Higher education institute in Yangon, Myanmar

The University of Public Health, Yangon (ပြည်သူ့ ကျန်းမာရေး တက္ကသိုလ် (ရန်ကုန်) /my/) is the premier university of public health in Myanmar. Founded in 2007, the university offers only graduate and post-graduate degree programs: Master of Public Health (MPH), PhD in Public Health, Diploma in Medical Science and Diploma in Medical Education. The university is a member of the South-East Asia Public Health Education Institution Network (SEAPHEIN).

==Location==
It is located in the heart of Yangon. The full address is 246, Myo Ma Kyaung Street, at the corner of Bo Gyoke Aung San Road and Lamadaw Street, Latha, Yangon. It is just across the road in front of University of Medicine 1 which is the oldest medical school in Myanmar.

==History==
The university was founded in 2007 to strengthen the public health system (including human resources for public health) and infrastructure in Myanmar. It is to help strengthen referral systems by providing technical back-up. Referral facilities for primary, secondary and tertiary care are important to effective community health work.

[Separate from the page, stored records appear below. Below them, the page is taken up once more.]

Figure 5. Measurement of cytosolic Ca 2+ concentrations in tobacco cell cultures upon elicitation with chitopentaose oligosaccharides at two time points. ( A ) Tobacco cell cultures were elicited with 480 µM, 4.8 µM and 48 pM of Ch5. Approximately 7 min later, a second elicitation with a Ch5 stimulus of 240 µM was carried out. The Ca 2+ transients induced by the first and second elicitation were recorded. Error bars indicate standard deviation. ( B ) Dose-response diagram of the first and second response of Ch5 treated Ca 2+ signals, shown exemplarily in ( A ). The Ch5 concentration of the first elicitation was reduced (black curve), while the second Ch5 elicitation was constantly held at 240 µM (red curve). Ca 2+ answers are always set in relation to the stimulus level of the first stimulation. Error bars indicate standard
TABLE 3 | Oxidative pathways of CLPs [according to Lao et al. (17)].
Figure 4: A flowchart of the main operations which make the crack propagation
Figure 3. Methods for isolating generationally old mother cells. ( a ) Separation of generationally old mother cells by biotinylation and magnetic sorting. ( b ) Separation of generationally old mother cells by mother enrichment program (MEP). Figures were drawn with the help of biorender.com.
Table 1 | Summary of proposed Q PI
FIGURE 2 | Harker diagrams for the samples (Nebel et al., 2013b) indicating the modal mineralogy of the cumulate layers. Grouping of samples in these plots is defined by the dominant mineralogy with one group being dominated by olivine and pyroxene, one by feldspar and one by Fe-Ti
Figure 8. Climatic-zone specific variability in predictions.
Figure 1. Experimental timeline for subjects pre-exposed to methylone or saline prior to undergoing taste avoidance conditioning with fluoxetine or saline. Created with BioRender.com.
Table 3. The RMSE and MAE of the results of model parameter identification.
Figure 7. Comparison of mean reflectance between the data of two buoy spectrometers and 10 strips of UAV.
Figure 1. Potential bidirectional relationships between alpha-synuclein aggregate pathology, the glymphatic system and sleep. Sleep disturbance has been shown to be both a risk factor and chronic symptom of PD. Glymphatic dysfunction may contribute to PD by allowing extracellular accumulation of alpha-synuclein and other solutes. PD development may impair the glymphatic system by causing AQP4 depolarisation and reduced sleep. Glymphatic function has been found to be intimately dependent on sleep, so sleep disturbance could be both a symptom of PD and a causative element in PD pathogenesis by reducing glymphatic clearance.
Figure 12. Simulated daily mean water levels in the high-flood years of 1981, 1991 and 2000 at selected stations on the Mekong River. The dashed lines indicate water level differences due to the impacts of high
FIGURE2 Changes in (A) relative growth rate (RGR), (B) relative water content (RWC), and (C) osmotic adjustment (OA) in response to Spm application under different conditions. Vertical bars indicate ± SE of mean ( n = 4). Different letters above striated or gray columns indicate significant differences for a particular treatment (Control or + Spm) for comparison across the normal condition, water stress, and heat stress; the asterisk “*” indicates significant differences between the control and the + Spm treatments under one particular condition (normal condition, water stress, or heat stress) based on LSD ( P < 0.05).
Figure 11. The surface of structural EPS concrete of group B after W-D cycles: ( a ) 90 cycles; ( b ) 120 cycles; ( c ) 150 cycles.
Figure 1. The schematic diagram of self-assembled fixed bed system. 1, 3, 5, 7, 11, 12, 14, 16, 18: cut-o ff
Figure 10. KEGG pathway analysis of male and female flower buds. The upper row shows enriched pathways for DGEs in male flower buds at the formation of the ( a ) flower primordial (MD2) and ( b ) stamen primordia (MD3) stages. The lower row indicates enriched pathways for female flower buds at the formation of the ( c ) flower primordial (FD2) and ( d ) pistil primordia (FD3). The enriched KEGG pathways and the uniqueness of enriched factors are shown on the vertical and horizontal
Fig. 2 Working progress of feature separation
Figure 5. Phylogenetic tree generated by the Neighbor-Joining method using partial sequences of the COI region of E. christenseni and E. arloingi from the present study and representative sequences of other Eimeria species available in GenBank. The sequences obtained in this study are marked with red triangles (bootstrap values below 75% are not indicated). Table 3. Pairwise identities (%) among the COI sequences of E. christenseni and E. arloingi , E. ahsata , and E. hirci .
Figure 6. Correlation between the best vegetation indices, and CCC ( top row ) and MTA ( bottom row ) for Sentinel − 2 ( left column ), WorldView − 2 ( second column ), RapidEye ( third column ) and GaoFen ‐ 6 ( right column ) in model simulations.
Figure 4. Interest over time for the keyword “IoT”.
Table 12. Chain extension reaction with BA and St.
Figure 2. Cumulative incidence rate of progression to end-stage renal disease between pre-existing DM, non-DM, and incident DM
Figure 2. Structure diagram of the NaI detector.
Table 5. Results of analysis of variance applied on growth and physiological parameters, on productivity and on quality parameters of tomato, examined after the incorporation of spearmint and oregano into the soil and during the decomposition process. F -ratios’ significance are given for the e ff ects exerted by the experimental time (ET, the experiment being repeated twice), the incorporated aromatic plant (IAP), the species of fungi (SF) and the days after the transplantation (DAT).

Current dean of the school is Professor Nay Soe Maung who has served as an army doctor up to the rank of a colonel. He is ex-husband of one of the daughters of former Myanmar Junta head.

==Entrance==
Physicians(M.B.B.S), dentists(B.D.S), nurses(B.N.Sc) and health assistants(B.Comm.H) are allowed to enter this school. Medical doctors and community/public health professions who are working in government service can enroll the UOPH via entrance exam. Applicant must be under 50 years old. They also finished the training of Central Institute of Civil Service in Myanmar. It is under authority of Ministry of Health in Myanmar.